# Work instructions
The answer must be a single number, namely how many lines in the entries below contain the string "bottom".

# Data for analysis
- Opening Delimiter -

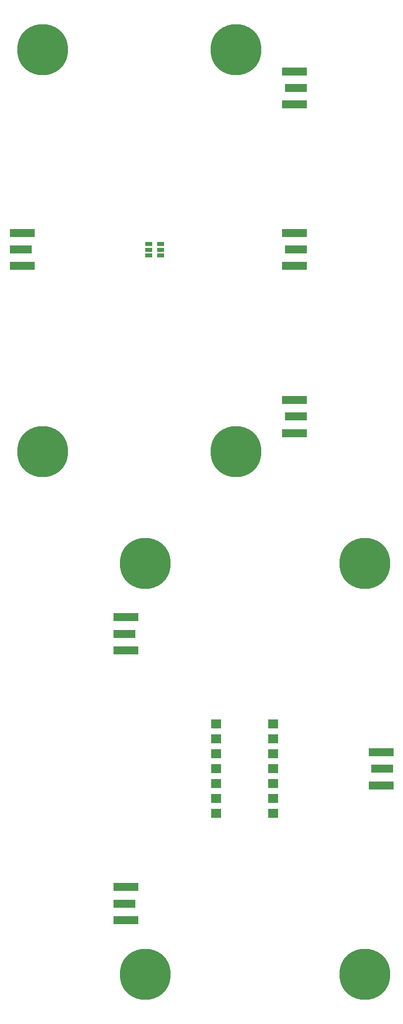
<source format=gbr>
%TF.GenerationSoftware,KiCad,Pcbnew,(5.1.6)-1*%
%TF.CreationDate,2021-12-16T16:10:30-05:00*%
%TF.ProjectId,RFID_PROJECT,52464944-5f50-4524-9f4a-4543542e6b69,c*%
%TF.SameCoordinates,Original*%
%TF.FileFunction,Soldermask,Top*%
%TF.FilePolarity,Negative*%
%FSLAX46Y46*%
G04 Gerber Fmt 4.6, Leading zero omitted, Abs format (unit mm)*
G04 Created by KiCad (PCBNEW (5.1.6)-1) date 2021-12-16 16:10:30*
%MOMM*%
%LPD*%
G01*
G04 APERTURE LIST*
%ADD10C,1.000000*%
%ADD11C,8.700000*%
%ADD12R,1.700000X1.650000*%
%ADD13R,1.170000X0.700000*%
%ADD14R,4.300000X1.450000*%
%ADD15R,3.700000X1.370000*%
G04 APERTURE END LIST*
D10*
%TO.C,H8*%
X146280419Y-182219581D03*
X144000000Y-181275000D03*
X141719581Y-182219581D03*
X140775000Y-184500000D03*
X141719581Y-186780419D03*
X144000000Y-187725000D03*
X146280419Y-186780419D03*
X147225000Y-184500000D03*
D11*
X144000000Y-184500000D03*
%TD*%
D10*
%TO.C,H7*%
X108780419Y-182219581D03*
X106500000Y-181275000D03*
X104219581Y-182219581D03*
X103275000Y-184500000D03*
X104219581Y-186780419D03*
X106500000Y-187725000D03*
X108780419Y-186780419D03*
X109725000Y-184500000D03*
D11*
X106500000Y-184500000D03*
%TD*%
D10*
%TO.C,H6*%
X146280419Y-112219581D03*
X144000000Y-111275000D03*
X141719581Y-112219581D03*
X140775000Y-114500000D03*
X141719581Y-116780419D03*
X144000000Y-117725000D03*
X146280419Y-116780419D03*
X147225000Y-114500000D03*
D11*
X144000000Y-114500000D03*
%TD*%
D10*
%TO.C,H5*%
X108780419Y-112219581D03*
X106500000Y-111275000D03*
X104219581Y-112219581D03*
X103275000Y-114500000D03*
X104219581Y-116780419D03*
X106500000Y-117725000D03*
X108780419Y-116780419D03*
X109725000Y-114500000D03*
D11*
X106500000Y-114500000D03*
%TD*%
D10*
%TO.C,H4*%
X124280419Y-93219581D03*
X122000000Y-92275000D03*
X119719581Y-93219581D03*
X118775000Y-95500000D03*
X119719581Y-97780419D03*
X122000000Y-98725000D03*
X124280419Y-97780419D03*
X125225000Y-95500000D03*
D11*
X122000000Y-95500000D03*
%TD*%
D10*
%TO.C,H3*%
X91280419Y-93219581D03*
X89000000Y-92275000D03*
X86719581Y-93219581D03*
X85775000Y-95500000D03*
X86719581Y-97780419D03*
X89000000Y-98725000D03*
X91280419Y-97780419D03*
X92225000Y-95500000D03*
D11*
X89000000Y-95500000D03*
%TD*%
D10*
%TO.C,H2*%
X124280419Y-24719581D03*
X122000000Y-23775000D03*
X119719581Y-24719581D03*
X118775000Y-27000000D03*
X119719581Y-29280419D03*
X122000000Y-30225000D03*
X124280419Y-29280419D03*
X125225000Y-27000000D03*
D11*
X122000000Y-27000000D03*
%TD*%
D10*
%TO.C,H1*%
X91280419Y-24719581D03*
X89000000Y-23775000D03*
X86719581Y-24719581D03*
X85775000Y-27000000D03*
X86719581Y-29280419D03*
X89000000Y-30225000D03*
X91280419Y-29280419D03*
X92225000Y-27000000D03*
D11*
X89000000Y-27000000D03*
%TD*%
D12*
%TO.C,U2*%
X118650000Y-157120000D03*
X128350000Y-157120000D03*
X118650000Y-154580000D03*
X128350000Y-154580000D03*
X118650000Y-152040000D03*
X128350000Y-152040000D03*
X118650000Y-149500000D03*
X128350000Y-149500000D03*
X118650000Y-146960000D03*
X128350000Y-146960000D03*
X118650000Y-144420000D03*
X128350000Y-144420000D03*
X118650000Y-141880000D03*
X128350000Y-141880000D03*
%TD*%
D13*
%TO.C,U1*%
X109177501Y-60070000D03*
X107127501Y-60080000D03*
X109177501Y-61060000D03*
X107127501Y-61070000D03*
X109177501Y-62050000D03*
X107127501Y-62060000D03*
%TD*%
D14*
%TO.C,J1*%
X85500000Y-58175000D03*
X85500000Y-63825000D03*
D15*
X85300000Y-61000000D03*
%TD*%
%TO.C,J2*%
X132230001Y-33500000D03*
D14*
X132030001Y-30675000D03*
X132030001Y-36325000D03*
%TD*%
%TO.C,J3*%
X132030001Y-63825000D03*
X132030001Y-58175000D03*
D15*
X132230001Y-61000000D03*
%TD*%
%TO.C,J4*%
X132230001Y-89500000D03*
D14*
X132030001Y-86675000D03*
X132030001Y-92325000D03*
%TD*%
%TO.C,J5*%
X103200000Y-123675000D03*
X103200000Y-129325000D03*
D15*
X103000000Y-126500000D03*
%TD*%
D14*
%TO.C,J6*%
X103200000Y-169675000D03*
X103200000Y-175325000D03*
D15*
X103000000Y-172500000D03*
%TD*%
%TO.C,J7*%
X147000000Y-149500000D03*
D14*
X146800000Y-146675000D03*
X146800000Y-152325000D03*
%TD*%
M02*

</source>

- Closing Delimiter -
- Opening Delimiter -

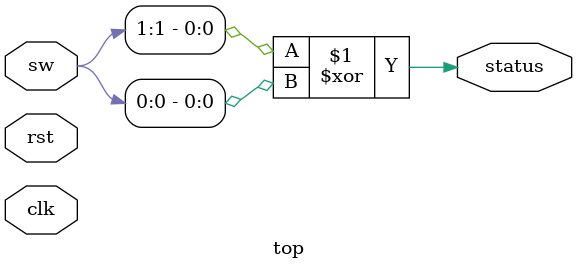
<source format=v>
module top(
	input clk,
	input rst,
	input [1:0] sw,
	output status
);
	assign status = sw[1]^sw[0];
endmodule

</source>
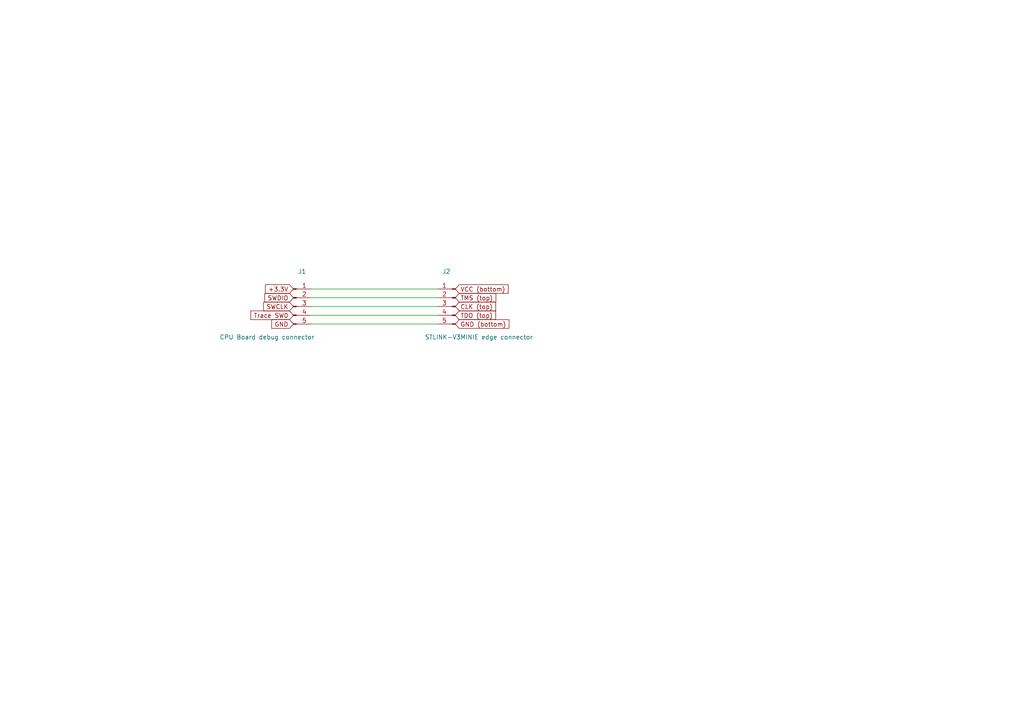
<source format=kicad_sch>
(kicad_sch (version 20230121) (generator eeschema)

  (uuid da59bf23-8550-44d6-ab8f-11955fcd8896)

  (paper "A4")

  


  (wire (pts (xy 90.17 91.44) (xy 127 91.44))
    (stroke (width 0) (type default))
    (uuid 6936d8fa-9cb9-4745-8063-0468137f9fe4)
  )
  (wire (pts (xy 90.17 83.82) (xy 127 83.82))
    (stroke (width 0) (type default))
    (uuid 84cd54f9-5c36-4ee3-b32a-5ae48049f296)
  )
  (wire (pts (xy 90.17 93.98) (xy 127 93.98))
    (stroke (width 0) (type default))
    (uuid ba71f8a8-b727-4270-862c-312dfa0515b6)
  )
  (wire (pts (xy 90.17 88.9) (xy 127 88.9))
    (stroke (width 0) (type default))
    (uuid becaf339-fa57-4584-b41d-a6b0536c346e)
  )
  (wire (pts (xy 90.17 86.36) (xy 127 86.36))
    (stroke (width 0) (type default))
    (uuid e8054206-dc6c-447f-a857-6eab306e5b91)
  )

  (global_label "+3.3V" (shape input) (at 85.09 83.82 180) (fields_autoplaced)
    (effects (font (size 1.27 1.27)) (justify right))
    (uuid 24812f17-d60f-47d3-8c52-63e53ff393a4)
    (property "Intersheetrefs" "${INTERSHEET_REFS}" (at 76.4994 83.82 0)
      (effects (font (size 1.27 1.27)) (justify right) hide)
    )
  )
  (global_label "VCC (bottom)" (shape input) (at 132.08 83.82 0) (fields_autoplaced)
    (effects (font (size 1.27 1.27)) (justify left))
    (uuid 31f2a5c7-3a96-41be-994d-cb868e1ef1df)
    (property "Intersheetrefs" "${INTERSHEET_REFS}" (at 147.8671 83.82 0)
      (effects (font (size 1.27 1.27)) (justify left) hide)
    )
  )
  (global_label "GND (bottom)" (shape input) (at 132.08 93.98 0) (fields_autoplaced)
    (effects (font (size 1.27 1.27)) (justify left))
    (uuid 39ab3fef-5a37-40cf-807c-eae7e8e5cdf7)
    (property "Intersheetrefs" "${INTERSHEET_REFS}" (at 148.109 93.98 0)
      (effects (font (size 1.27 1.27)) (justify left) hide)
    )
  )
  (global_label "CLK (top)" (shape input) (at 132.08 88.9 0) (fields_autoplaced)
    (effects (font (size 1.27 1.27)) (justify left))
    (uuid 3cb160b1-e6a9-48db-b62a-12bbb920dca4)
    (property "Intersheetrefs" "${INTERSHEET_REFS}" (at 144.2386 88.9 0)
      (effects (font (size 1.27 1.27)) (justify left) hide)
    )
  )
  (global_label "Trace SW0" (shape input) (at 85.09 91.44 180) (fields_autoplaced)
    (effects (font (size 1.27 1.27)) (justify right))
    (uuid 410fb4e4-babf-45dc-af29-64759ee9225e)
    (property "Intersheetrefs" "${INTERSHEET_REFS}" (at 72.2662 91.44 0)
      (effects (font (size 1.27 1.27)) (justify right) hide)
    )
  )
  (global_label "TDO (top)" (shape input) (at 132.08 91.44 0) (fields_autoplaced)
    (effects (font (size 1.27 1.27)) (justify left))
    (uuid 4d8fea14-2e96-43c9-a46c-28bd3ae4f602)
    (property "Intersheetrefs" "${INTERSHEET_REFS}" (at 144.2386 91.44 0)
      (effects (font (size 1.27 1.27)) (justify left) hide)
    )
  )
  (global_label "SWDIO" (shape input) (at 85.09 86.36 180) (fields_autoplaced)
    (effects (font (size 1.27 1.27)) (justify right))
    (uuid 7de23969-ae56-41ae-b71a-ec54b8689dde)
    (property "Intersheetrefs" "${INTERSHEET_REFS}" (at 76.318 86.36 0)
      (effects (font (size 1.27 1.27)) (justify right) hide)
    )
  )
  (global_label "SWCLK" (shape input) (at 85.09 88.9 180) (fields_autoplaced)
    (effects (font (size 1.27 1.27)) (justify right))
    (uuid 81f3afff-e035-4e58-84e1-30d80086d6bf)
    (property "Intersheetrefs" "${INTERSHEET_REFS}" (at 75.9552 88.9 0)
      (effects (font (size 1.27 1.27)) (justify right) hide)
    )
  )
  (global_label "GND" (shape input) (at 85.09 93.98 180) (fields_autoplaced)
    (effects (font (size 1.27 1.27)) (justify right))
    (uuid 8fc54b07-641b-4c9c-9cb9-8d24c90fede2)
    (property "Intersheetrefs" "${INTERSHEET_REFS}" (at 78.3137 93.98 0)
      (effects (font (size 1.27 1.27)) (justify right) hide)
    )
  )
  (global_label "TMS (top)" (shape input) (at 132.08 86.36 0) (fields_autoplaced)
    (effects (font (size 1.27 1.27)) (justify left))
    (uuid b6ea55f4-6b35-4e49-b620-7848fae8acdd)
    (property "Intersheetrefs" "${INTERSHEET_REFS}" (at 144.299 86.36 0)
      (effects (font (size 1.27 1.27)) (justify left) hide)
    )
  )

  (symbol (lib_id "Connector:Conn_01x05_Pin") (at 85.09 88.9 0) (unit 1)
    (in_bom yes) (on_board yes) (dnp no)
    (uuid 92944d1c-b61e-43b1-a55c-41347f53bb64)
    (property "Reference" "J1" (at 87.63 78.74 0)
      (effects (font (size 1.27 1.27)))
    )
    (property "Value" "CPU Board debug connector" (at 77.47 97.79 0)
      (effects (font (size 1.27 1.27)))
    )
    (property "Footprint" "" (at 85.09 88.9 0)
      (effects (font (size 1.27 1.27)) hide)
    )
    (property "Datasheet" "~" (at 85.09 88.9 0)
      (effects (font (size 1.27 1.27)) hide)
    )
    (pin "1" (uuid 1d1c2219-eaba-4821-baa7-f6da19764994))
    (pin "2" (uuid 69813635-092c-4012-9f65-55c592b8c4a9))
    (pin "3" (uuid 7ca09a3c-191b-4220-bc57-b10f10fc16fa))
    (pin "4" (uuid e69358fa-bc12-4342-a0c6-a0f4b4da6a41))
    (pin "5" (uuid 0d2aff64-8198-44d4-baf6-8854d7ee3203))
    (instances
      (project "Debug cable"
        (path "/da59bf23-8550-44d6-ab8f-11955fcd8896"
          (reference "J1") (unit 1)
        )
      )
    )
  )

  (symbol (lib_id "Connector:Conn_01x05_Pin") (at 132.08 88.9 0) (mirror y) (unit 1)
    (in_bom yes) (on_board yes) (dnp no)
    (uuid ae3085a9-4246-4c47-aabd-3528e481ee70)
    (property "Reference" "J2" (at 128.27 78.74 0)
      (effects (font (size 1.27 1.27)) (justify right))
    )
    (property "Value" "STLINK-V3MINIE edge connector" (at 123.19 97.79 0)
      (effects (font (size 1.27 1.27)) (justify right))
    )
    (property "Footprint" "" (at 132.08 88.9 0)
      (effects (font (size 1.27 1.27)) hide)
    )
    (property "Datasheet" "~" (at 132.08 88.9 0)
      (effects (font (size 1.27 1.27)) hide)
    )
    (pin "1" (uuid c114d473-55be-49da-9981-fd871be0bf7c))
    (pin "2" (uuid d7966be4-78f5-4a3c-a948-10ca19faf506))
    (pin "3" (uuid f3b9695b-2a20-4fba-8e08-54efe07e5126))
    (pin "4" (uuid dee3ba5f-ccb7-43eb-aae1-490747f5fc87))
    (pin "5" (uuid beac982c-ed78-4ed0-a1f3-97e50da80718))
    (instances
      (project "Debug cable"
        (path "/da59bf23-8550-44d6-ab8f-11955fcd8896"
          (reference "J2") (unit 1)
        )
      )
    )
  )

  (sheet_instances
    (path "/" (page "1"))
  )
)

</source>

- Closing Delimiter -
- Opening Delimiter -

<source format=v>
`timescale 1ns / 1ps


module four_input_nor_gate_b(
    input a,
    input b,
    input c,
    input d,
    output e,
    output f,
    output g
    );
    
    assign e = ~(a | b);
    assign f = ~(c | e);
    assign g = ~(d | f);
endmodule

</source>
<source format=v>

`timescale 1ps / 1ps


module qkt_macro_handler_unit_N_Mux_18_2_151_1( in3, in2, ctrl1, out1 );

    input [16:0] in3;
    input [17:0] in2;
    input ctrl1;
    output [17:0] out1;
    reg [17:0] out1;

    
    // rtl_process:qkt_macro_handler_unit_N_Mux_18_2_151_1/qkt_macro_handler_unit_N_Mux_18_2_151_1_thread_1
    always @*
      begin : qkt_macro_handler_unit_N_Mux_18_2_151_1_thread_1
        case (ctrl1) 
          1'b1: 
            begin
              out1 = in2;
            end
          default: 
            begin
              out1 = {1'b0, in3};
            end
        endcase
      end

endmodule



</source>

- Closing Delimiter -

# Written solution
2